Intelligent Countermeasures
One aspect of learning to fight alongside smart weapons is effective integration within a working battlespace and not discarding current systems for the sake of “more intelligent” ones. The Smart D2 system from BAE Systems is an automated threat-management system designed for integration into current and future ECM systems. It provides AI, secure communications, and automation in the form of core components such as a programmer, sequencer, and dispenser. The programmer features a regularly updated database of threats and can identify optimum payloads, quantities, and dispensing intervals of weapons used for each ECM response.
The Smart D2 system incorporates NATO’s standard Smart Stores Communication Interface (SSCI) for communication between dispenser system and smart ECM systems, and provides two-way communication of mission-critical information for human pilots to make their own decisions about appropriate ECM responses (Fig. 3). A Smart D2 System can be integrated into an aircraft’s ALE-47 Airborne Countermeasures Dispenser System. Instead of replacing an ALE-47 system, its main elements are swapped out for Smart D2 elements.
On the ground, the U.S. Army Research Laboratory recently expanded its Robotics Research Collaborative Campus (R2C2) north of Baltimore, Md. to evaluate unmanned ground vehicles (UGVs) and terrestrial smart weapons. The Aberdeen Proving Ground uses about 200 acres for testing of ground-based systems (Fig. 4) and simulation of battlefield conditions for the use of AI-driven robotics systems.

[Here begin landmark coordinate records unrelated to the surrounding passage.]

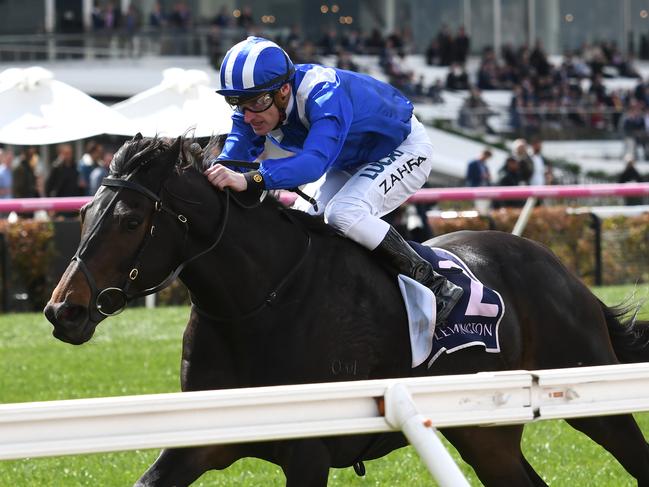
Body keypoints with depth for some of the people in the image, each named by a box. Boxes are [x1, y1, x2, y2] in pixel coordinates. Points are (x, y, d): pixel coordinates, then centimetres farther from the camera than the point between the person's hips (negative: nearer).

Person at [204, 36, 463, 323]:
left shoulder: (323, 95, -42)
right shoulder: (256, 105, -19)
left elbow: (316, 160, -57)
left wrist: (250, 180, -70)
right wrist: (213, 176, -46)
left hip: (403, 148, -8)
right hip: (352, 158, 8)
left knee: (343, 213, -28)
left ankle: (434, 286, -20)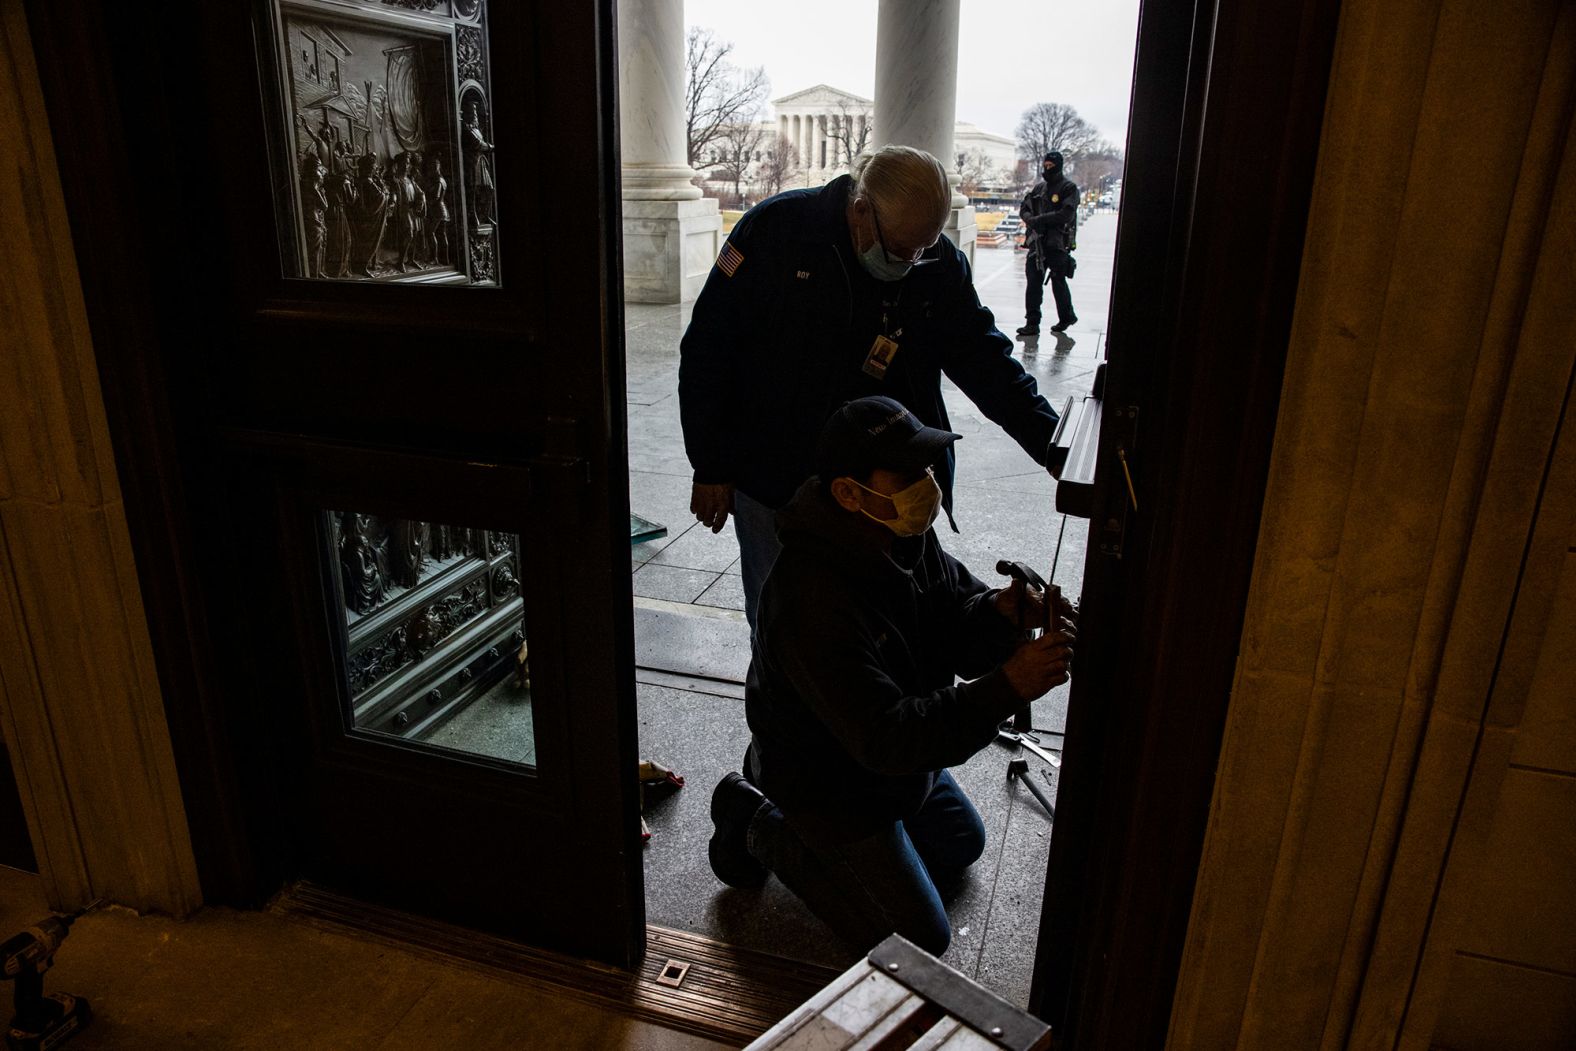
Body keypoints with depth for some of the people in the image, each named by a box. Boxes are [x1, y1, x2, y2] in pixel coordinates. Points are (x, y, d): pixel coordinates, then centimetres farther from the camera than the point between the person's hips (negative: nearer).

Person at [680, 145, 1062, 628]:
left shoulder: (941, 267, -5)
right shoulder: (774, 230, -13)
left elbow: (987, 362, -2)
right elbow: (708, 349, -8)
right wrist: (710, 468, -6)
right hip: (771, 487, -2)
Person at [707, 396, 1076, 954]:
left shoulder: (906, 531, -12)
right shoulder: (813, 598, -39)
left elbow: (954, 622, -4)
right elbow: (886, 737, -39)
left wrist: (998, 613, -27)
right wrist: (1006, 688, -45)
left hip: (901, 752, 9)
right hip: (831, 779, -9)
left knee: (961, 843, 29)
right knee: (921, 938, 4)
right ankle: (763, 829, 10)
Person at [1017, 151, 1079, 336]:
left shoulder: (1068, 188, -5)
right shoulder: (1038, 187, 13)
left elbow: (1067, 215, -16)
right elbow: (1024, 209, 14)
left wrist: (1040, 219, -20)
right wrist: (1031, 220, -9)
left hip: (1058, 244, -5)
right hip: (1037, 242, 5)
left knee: (1058, 282, 5)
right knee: (1033, 282, -2)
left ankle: (1066, 317, 25)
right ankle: (1032, 323, 1)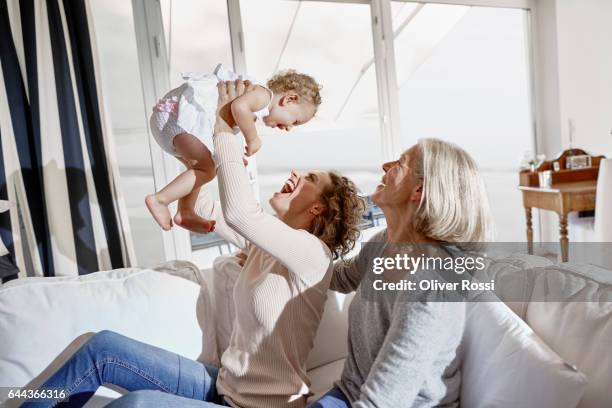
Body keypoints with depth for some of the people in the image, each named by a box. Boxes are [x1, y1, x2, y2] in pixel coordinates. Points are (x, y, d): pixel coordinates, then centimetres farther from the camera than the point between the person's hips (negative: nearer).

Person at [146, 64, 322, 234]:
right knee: (207, 169, -13)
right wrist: (253, 138, -18)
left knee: (197, 167, 19)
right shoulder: (264, 94, -11)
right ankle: (160, 199, -11)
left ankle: (185, 212, 24)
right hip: (180, 112, -10)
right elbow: (239, 106, -30)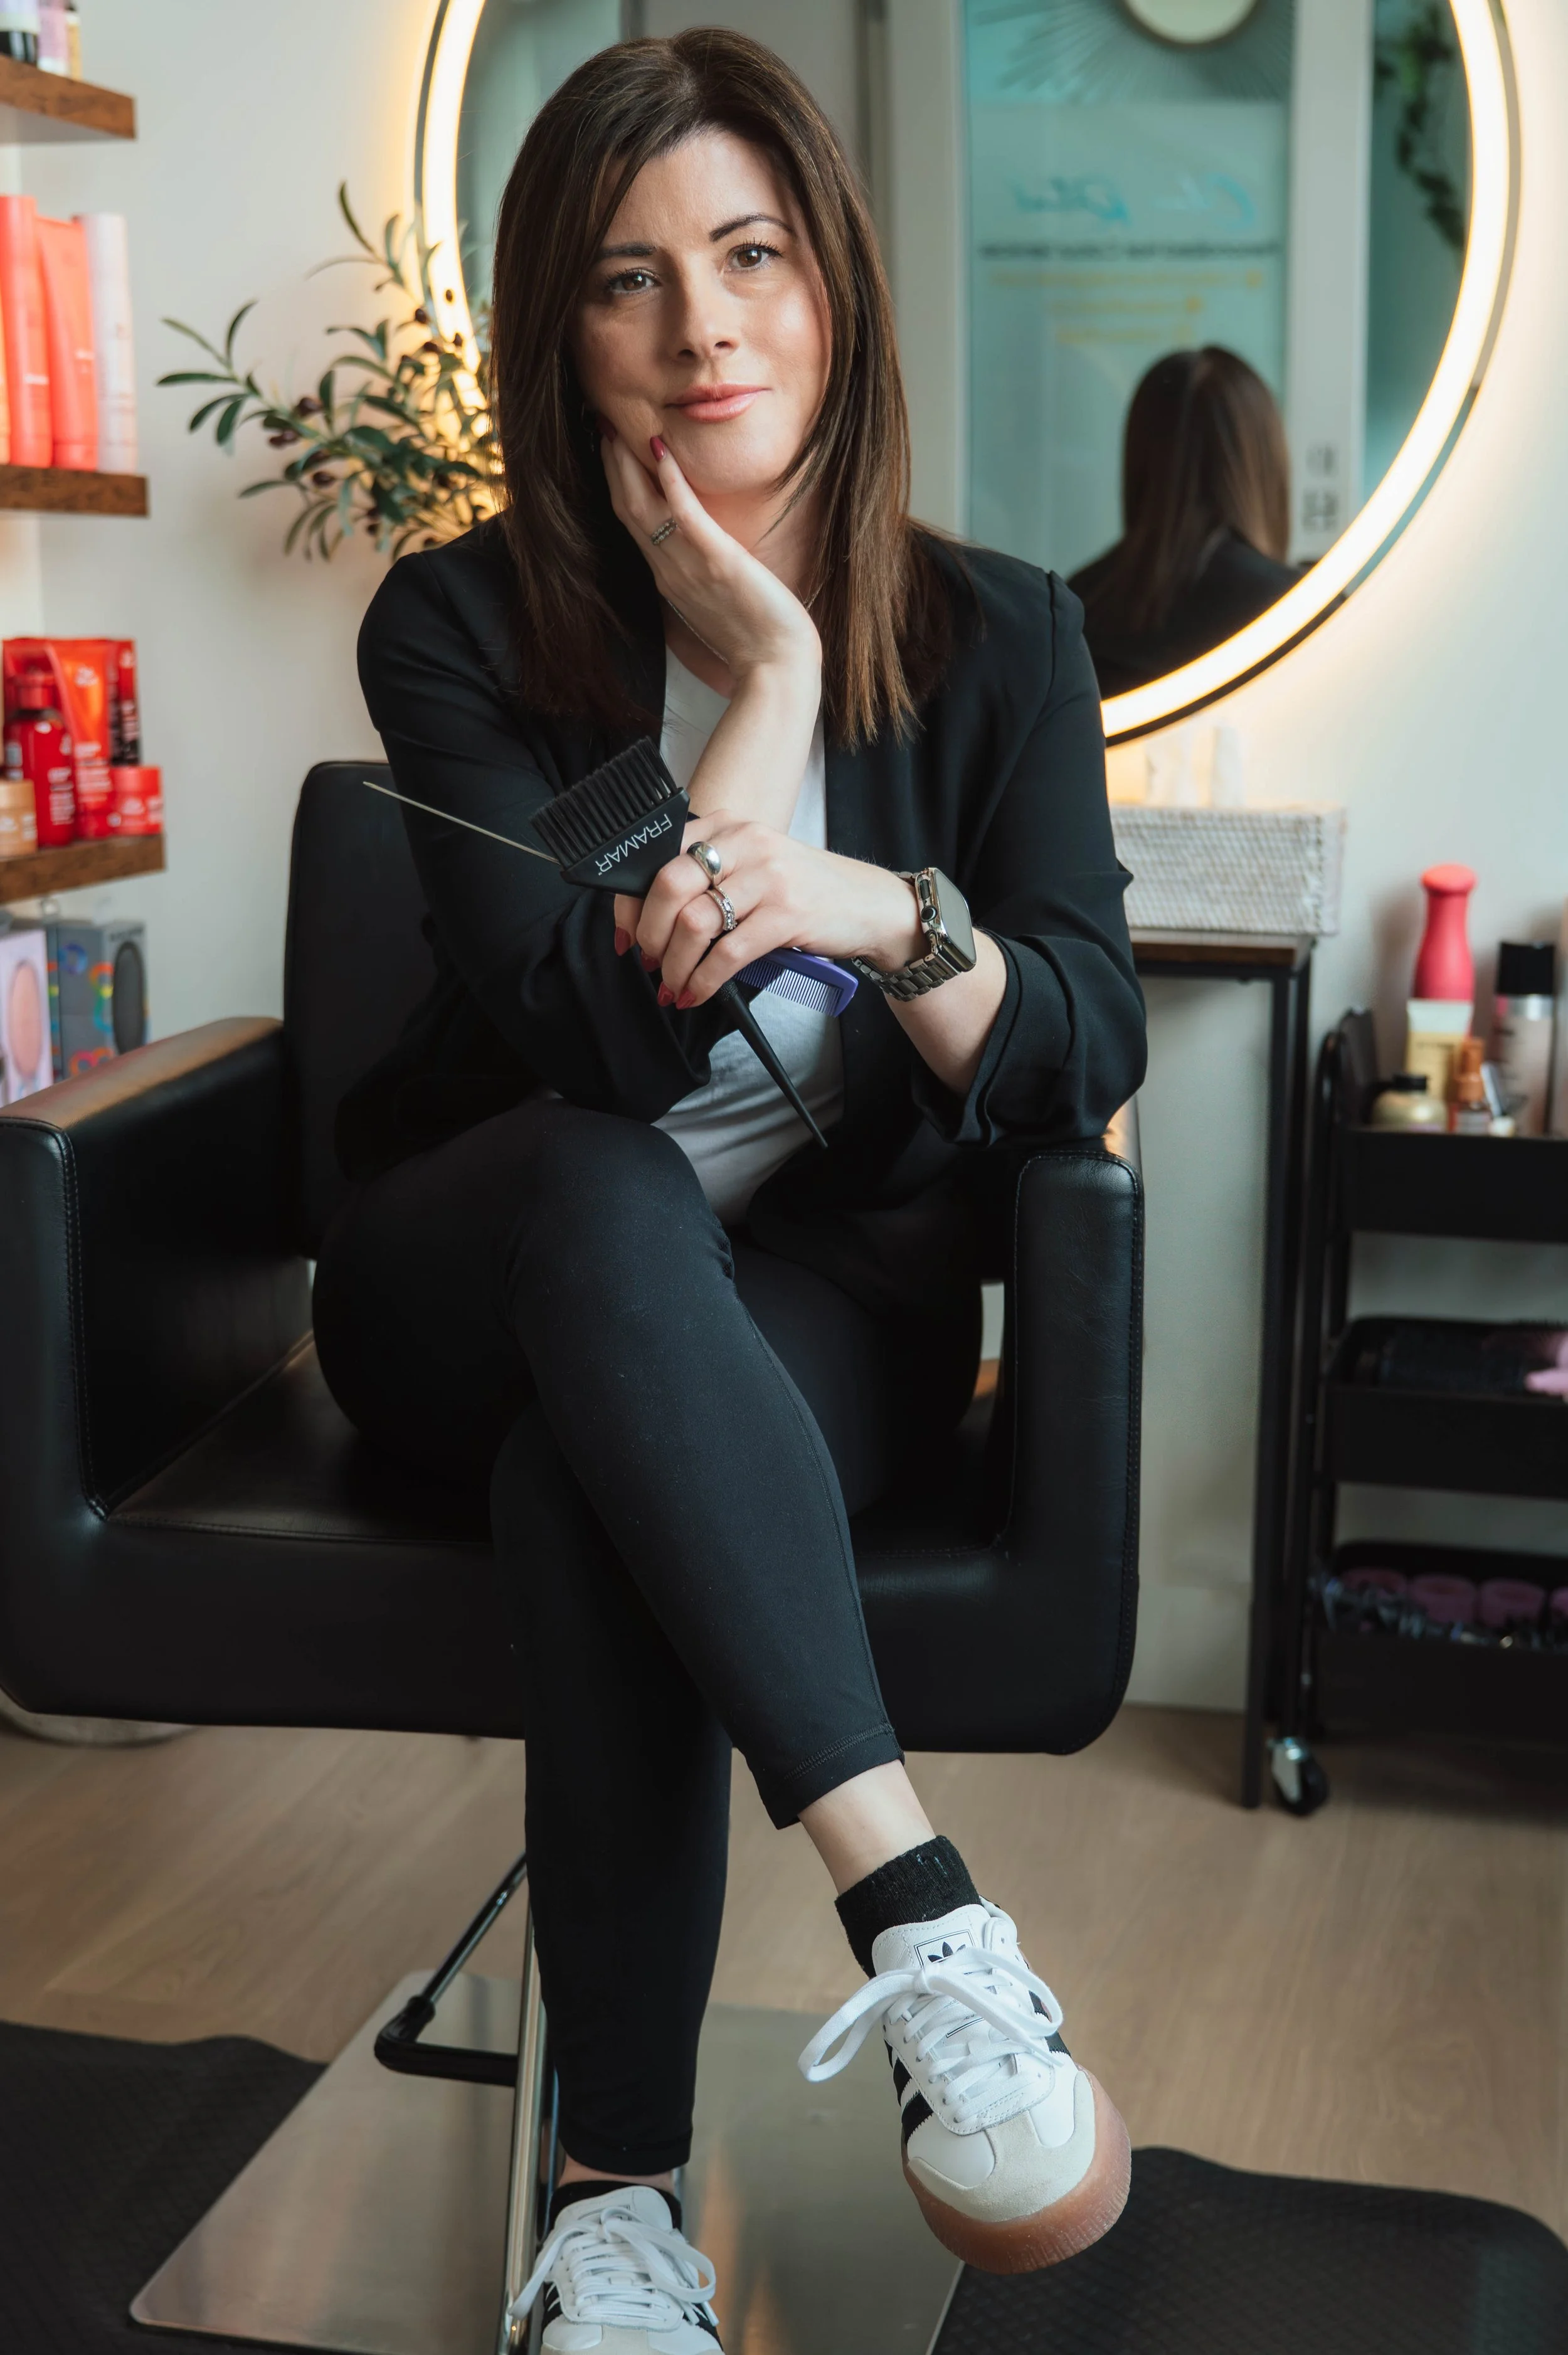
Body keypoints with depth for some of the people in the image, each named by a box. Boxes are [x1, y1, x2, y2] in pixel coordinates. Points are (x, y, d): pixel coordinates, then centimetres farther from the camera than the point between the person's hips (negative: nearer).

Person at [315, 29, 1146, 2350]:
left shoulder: (1000, 637, 0)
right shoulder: (462, 630, -7)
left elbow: (1088, 1051, -7)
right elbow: (594, 1042, -19)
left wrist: (881, 911, -27)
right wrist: (770, 696, -17)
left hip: (822, 1313, 1)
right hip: (479, 1298, 0)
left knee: (585, 1475, -35)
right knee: (603, 1194, -38)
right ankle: (925, 1909, -39)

The in-field testing follows computer-based simulations of UGVs, providing test data based on a realistic operating environment. Both hardware and software, such as the ARL Autonomy Stack of algorithms, can be checked in the outdoor laboratory to evaluate such effects as frequency and erratic terrain changes and large obstructions. The test results help develop ML solutions for future performance improvements in the UGVs.
Thinking machines and smart weapons may be some years away from sharing a battlefield with human combatants. Nonetheless, major defense organizations such as DARPA and the DoD are committed to the development of weapons leveraging AI and ML technologies capable of sharing with decision-making processes in data-dense environments.
The growing use of small UAVs or drones, for example, can create extremely hazardous operating environments where human warriors with conventional weapons lack the necessary firepower to defend against swarms or hordes of robotic adversaries. A generation of human warriors raised on video games may find that reality is starting to resemble those games.